# [What to work on]
Retype the material so that each line matches the original exactly.

# [Input data]
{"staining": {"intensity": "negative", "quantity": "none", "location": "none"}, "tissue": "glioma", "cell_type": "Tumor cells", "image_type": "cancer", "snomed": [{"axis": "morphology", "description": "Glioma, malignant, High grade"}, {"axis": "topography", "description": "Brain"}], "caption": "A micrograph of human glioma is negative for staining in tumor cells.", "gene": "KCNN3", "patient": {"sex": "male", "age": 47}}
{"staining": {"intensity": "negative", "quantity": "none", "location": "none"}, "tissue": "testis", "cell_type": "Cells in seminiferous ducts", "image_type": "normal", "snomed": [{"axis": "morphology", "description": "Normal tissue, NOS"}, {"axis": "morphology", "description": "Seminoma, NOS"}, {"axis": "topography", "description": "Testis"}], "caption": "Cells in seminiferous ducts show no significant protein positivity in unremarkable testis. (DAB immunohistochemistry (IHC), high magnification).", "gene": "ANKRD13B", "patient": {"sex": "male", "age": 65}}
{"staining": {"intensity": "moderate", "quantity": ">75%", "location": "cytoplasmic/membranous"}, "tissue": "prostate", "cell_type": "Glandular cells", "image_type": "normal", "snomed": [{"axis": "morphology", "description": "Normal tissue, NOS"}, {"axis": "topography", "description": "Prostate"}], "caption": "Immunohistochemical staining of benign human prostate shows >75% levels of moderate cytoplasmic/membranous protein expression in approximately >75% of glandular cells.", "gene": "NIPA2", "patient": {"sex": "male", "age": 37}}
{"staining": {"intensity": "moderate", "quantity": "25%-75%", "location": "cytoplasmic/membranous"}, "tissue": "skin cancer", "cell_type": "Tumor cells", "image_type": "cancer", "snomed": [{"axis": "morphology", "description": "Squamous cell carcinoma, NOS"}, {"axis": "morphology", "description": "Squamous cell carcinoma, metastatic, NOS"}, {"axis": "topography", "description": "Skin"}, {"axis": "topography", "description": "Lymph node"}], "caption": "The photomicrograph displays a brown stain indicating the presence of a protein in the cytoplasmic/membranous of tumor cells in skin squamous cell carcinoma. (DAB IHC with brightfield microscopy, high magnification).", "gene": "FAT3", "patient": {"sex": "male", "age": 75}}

# [Result for this exercise]
{"staining": {"intensity": "negative", "quantity": "none", "location": "none"}, "tissue": "glioma", "cell_type": "Tumor cells", "image_type": "cancer", "snomed": [{"axis": "morphology", "description": "Glioma, malignant, High grade"}, {"axis": "topography", "description": "Brain"}], "caption": "A micrograph of human glioma is negative for staining in tumor cells.", "gene": "KCNN3", "patient": {"sex": "male", "age": 47}}
{"staining": {"intensity": "negative", "quantity": "none", "location": "none"}, "tissue": "testis", "cell_type": "Cells in seminiferous ducts", "image_type": "normal", "snomed": [{"axis": "morphology", "description": "Normal tissue, NOS"}, {"axis": "morphology", "description": "Seminoma, NOS"}, {"axis": "topography", "description": "Testis"}], "caption": "Cells in seminiferous ducts show no significant protein positivity in unremarkable testis. (DAB immunohistochemistry (IHC), high magnification).", "gene": "ANKRD13B", "patient": {"sex": "male", "age": 65}}
{"staining": {"intensity": "moderate", "quantity": ">75%", "location": "cytoplasmic/membranous"}, "tissue": "prostate", "cell_type": "Glandular cells", "image_type": "normal", "snomed": [{"axis": "morphology", "description": "Normal tissue, NOS"}, {"axis": "topography", "description": "Prostate"}], "caption": "Immunohistochemical staining of benign human prostate shows >75% levels of moderate cytoplasmic/membranous protein expression in approximately >75% of glandular cells.", "gene": "NIPA2", "patient": {"sex": "male", "age": 37}}
{"staining": {"intensity": "moderate", "quantity": "25%-75%", "location": "cytoplasmic/membranous"}, "tissue": "skin cancer", "cell_type": "Tumor cells", "image_type": "cancer", "snomed": [{"axis": "morphology", "description": "Squamous cell carcinoma, NOS"}, {"axis": "morphology", "description": "Squamous cell carcinoma, metastatic, NOS"}, {"axis": "topography", "description": "Skin"}, {"axis": "topography", "description": "Lymph node"}], "caption": "The photomicrograph displays a brown stain indicating the presence of a protein in the cytoplasmic/membranous of tumor cells in skin squamous cell carcinoma. (DAB IHC with brightfield microscopy, high magnification).", "gene": "FAT3", "patient": {"sex": "male", "age": 75}}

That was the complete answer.